As you listen to this Gospel does this message of fear and faith and trust resonate with you? Can you think of one example from your own life of when your fears got in the way of something just as real? Perhaps your fear of what the doctor might say keeps you from making an appointment to check out some discomfort or pain. Maybe you don’t risk talking to your spouse or your partner or your friend about something in your relationship that is upsetting you because you worry it will spiral out of control. Maybe you commit less than 100% to your church or your prayer life because a full commitment would mean making some changes in how you live your life and that is too much to contemplate.

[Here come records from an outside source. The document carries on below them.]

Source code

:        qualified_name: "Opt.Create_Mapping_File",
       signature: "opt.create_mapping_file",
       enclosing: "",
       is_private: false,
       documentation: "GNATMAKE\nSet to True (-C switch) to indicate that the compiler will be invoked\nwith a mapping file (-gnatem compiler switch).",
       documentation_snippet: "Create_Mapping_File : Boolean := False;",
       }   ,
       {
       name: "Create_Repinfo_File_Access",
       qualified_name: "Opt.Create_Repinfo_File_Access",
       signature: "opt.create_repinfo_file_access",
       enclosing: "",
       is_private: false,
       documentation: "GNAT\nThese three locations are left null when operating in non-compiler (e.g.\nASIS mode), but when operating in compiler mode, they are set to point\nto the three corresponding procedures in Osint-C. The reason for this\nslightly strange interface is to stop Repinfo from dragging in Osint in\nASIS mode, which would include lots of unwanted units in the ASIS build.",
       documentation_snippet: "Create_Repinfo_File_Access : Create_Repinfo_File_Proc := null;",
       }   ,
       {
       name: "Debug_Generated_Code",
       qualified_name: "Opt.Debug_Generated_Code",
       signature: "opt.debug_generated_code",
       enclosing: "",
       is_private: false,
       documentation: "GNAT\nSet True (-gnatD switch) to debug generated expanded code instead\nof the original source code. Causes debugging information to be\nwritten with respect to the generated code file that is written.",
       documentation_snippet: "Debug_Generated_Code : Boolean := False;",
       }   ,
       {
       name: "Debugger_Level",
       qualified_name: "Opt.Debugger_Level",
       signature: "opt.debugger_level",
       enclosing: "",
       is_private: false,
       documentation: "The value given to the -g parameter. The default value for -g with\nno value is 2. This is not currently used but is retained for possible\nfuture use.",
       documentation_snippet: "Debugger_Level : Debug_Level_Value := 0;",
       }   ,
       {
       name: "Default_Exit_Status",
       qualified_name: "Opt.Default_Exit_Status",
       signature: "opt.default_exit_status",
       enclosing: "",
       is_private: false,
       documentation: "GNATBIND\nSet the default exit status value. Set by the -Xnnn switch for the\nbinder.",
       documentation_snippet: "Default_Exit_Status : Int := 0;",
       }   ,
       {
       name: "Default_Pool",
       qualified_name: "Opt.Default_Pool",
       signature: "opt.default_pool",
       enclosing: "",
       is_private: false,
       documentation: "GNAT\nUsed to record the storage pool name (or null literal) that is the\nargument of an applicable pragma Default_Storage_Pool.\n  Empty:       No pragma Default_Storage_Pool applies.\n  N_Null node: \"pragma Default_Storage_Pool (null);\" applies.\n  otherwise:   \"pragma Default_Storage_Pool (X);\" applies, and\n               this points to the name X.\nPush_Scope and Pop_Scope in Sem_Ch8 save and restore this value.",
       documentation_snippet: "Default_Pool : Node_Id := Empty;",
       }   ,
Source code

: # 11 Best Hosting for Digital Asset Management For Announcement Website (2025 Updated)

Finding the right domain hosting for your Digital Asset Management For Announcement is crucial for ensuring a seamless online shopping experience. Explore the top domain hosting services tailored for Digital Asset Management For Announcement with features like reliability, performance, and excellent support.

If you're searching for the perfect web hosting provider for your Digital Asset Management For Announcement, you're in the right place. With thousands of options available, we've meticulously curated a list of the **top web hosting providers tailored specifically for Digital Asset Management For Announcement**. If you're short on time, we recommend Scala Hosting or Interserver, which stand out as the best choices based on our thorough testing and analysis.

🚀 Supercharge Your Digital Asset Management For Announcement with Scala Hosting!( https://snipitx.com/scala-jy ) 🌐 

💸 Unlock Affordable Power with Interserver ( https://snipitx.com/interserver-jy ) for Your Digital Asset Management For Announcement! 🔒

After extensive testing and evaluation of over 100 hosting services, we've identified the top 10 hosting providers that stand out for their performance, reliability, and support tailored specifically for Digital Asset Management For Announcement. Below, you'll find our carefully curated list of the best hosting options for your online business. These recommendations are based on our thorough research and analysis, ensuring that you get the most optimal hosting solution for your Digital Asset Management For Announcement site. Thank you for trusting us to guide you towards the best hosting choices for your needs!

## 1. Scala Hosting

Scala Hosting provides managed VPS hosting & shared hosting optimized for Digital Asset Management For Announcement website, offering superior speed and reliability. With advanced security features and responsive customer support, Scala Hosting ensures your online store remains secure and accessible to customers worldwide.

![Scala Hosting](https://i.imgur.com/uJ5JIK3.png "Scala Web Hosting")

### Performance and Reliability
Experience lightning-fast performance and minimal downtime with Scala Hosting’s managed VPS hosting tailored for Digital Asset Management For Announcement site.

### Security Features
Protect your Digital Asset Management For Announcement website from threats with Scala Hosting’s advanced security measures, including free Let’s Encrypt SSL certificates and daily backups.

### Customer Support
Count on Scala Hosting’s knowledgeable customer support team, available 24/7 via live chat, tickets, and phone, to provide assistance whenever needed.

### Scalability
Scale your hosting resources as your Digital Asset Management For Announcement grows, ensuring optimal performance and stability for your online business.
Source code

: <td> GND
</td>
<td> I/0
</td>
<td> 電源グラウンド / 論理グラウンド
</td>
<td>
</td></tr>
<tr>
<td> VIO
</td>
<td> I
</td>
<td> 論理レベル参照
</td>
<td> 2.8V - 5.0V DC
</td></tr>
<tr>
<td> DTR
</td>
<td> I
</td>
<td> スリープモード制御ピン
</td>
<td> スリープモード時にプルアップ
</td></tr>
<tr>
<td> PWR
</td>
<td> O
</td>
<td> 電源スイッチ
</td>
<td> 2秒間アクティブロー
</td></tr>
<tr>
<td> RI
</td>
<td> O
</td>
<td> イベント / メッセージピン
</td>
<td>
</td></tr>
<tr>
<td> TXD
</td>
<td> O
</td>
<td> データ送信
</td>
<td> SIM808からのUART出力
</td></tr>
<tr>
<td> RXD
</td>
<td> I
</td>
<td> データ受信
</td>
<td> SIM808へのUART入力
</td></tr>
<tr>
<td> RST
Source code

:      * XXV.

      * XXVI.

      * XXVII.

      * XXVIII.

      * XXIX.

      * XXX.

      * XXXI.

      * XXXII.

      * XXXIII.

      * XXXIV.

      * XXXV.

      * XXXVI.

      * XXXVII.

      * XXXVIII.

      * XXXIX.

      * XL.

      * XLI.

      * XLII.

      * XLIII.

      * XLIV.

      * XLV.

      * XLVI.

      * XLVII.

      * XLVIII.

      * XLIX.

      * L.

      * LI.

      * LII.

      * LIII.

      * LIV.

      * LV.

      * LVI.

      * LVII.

Do you hesitate to talk openly and honestly to God, with God, because there is a part of you that knows you may not hear what you want to hear? Or do you take the leap of faith, kind of like Peter, and put your whole self – including the parts that have trouble recognizing Jesus right there in the middle of your less than perfect self – into asking the questions and then trusting that God will get you when you fall?
My young friend Manny, scared though he was, did not stop asking the questions, voicing his fears, until he was satisfied with the answers. And when the doctors woke him up to tell him it was time to fix his dislocated elbow and asked him how he felt, Manny didn’t miss a beat when he told them his arm hurt “really, really, REALLY bad” and he wanted them to fix it. And when it was fixed and we were on our way back to the camp, he talked and talked some more about how good it felt to “get fixed up” and how he knew he was going to have to wait until later in the morning to find out if he got to stay at camp or if he’d have to go home early. He said, “I know my friends at camp prayed for me [we’d told him they included him in their bedtime prayers] and that was nice. And you two are priests, right?” Then the simplest, most profound, and faithful statement: “Right before I fell asleep I said, ‘God, I know you got this’ and I figured I’d be all right.” Amen.